Zdradzamy kulisy pewnej akcji... Tego nie zobaczysz w TV!
Szybkim krokiem przemierzał hotelowy korytarz. Nerwowo rozglądał się, mimo iż był pewien, że nikt go nie śledzi. Nie, był zbyt wysoko postawioną osobą, by się obawiać.
Podszedł do drzwi, zapukał – trzy krótkie, trzy długie. Po cichym „proszę” wszedł do środka.

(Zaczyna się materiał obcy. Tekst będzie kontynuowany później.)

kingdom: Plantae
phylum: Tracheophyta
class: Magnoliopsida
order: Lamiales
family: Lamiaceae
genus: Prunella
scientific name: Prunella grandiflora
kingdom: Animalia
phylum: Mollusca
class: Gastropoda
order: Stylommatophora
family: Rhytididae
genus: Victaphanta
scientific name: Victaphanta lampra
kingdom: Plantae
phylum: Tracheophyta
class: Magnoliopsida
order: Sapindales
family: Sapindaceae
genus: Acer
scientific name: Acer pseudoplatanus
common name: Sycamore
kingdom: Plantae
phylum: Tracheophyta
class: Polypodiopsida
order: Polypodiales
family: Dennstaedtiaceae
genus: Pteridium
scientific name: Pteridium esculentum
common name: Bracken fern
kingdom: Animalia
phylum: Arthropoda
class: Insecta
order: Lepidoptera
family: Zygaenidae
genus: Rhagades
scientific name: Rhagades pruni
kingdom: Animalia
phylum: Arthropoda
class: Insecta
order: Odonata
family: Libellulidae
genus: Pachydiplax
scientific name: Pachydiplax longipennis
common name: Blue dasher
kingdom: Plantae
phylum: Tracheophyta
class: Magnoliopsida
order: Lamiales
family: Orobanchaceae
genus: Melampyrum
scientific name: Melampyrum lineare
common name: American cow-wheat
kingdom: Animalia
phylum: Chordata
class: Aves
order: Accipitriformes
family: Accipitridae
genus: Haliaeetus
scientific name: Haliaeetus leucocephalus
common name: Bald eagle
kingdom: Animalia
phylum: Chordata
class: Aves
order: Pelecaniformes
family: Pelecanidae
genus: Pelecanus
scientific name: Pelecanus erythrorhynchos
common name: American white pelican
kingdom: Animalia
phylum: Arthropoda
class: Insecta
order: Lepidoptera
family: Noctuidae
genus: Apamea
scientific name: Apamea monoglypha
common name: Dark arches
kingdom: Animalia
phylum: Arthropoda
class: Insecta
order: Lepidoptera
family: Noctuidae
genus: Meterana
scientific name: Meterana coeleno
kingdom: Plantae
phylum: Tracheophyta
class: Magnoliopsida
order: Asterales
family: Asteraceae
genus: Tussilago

Na stoliku prawie natychmiast pojawiły się drinki. Dwaj panowie rozsiedli się wygodnie w miękkich fotelach.
- I co u ciebie? Ponoć bawicie się w podsłuchiwanie?
- Taa… - uśmiechnął się wysoki, barczysty mężczyzna. – Ale nie martw się, jestem zbyt ważny, by mnie kontrolowano.
- I stąd to spotkanie w hotelu?
- Dodatkowa ostrożność nigdy nie zawadzi, tu nas nie znajdą.
- I tu się kur*a mylisz – brunet w czarnym garniturze, siedzący wraz z kolegą w busie przy hotelu, na chwilę oderwał słuchawkę od ucha.
Dobra, dobra. Chwila. Chcesz sobie skomentować lub ocenić komentujących?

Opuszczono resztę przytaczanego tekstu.